In anticipation of the September 10th deadline, AGS sent the Review Officer a proposed non-union pay equity plan on September 8, 2010 via email from Mr. David McCulloch, Corporate Manager of Human Resources. That plan indicated that job classes of equal or comparable value were determined by dividing the system into point bands, 50 points wide. The actual hierarchy of job class ratings was not provided to the Review Officer. The proposed plan identified the female job classes and their respective male comparators. Three female job classes, the Coordinator, Human Resources; Occupational Nurse and Technician; and Laboratory were identified as being entitled to a pay equity adjustment. Furthermore, the proposed plan indicated that the proportional value comparison method had been applied to five female job classes that could not achieve pay equity using the job-to-job method. The proportional value methodology determined that no adjustments were owed to those job classes.
In response, the Review Officer indicated that she had two concerns with respect to the proposed plan: the first with the description and implementation of the posting process and the second with the use of the proportional value method of comparison. In her email to Mr. McCulloch, the Review Officer stated as follows:
“with respect to the female job classes which were compared using the proportional value method of comparison, I just wanted to ensure that you looked THROUGHOUT THE ESTABLISHMENT (i.e. into bargaining unit jobs) for potential male comparators. The Act requires that that sequence of search be exhausted before proportional value comparisons can be undertaken. Would you please confirm that this step has been taken and send me the job evaluation results for the five unmatched female job classes, as well as those for the bargaining unit jobs.”
In response, the applicant revised the proposed pay equity plan and forwarded it along with the requested evaluations by email dated September 9, 2010 at 9:44 a.m. The Review Officer then had a conversation with Mr. McCulloch wherein she referenced the sequence of search which she had earlier identified, but also raised the concept of “lower valued higher paid” male comparators, an issue that the applicant had not previously encountered. The Review Officer followed up her conversation with Mr. McCulloch in a further email dated September 9, 2010 at 2:27 p.m. saying she hoped that matters had been clarified, and requesting the applicant to provide not only current, but also 2002, job rates for certain identified job classes. Upon receipt of that email, Mr. McCulloch contacted his superiors outlining the advice he had received from the Review Officer, and questioned why she was looking for rate information and raising the issue of using bargaining unit male comparators. In his email Mr. McCulloch also raised the prospect of using 150 point bands which would have no impact on the three female job classes already identified as requiring a pay equity adjustment under the proposed Plan. The applicant then sought legal advice in order to determine what precisely its obligations were pursuant to the Act.
On September 13, 2010, counsel for AGS emailed the Review Officer, advising that she would be meeting with the employer the following week to “review their pay equity” and “to go over the background”. On September 27, 2010, counsel for AGS emailed the Review Officer indicating that she had posed a series of questions to the applicant which it had not previously considered. In particular, counsel advised the Review Officer that she had asked the applicant “how they had determined gender dominance”, “why they were using 50 point bands given the range of scores and the number of resultant bands”, “why they were using union male comparators when they did not have to (depending on the banding methodology used)?”. Counsel further indicated that the applicant would undertake further analysis and review the results with counsel.

§ Challenge 1:
In the pay equity text, repeat the passage from "On September 13, 2010, counsel" to "results with counsel.", swapping "emailed" for "wrote to".
§ Challenge 2:
Turn the paragraph of the pay equity text that begins "In anticipation of the September 10th deadline" into a bulleted list that keeps its main facts.
The material after this point has nothing to do with the pay equity text.

§ Records supplied:
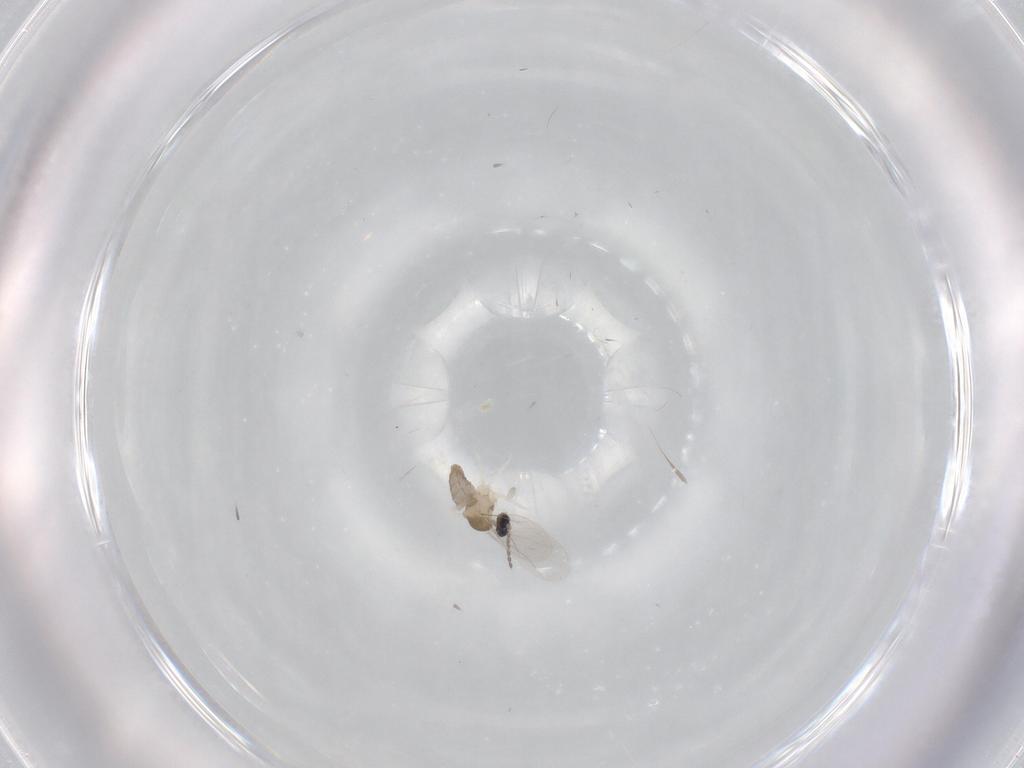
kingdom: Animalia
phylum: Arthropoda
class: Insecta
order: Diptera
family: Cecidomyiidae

==

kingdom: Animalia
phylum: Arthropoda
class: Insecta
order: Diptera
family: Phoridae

--

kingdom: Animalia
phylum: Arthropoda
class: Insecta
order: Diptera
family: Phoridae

§ Task answer 1:
On September 13, 2010, counsel for AGS wrote to the Review Officer, advising that she would be meeting with the employer the following week to “review their pay equity” and “to go over the background”. On September 27, 2010, counsel for AGS wrote to the Review Officer indicating that she had posed a series of questions to the applicant which it had not previously considered. In particular, counsel advised the Review Officer that she had asked the applicant “how they had determined gender dominance”, “why they were using 50 point bands given the range of scores and the number of resultant bands”, “why they were using union male comparators when they did not have to (depending on the banding methodology used)?”. Counsel further indicated that the applicant would undertake further analysis and review the results with counsel.

§ Task answer 2:
- On September 8, 2010, ahead of the September 10th deadline, AGS emailed the Review Officer a proposed non-union pay equity plan from Mr. David McCulloch, Corporate Manager of Human Resources.
- The plan determined job classes of equal or comparable value by dividing the system into point bands 50 points wide.
- The actual hierarchy of job class ratings was not given to the Review Officer.
- The plan identified the female job classes and their male comparators.
- Three female job classes (the Coordinator, Human Resources; Occupational Nurse and Technician; and Laboratory) were found entitled to a pay equity adjustment.
- The proportional value comparison method was applied to five female job classes that could not achieve pay equity under the job-to-job method, and it found no adjustments owed to them.